» YOUR TASK: Extract each line of the records that contains the word "July". Case matters, so a line counts only if its capitalization matches.

» LISTED ENTRIES:
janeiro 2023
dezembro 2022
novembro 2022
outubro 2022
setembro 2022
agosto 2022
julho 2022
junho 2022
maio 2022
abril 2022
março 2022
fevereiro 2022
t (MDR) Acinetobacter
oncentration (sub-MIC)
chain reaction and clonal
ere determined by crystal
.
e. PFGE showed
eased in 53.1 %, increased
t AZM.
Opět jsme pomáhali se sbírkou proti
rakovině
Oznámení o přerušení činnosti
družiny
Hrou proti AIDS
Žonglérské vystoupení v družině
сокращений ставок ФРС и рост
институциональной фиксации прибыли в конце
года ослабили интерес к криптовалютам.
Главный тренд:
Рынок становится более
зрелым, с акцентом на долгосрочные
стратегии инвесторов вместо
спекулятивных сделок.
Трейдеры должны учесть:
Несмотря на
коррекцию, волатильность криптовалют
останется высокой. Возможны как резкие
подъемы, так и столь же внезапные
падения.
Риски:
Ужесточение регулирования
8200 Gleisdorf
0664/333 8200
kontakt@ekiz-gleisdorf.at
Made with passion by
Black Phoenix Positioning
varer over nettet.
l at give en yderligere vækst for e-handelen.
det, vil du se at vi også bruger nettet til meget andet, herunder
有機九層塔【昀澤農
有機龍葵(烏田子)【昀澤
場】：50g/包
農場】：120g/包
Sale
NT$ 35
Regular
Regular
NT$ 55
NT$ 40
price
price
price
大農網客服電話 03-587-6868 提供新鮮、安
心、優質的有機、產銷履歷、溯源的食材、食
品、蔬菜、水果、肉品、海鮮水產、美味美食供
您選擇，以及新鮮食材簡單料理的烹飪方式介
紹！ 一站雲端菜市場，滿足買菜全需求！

* * *

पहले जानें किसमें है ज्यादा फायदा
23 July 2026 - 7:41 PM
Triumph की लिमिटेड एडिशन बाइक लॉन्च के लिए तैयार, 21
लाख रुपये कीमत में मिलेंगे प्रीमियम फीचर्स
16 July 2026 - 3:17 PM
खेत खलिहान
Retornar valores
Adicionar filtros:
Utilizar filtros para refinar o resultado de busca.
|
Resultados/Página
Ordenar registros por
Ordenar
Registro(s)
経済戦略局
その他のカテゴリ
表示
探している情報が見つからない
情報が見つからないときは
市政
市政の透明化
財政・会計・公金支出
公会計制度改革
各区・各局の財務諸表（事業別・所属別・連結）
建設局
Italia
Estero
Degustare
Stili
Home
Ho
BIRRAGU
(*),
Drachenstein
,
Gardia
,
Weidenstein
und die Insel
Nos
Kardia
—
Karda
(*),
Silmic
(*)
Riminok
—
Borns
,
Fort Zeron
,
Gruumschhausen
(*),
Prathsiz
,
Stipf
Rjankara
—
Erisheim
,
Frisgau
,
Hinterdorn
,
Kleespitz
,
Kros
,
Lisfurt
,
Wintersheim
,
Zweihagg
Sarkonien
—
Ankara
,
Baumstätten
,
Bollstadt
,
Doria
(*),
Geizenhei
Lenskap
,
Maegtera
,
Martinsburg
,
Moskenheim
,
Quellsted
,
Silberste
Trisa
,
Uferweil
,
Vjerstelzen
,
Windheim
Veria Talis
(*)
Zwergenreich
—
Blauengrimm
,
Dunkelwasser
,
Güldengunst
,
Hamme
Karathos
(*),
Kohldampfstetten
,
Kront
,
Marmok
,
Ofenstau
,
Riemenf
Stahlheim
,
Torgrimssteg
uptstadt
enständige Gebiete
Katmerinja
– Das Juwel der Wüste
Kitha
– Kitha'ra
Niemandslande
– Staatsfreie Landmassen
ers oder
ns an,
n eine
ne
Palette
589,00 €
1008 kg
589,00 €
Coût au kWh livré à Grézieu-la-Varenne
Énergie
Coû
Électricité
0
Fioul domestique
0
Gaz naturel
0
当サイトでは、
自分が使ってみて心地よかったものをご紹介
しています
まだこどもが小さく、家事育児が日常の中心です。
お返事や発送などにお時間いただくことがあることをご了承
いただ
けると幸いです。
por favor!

» ANSWER TO THE EXERCISE:
23 July 2026 - 7:41 PM
16 July 2026 - 3:17 PM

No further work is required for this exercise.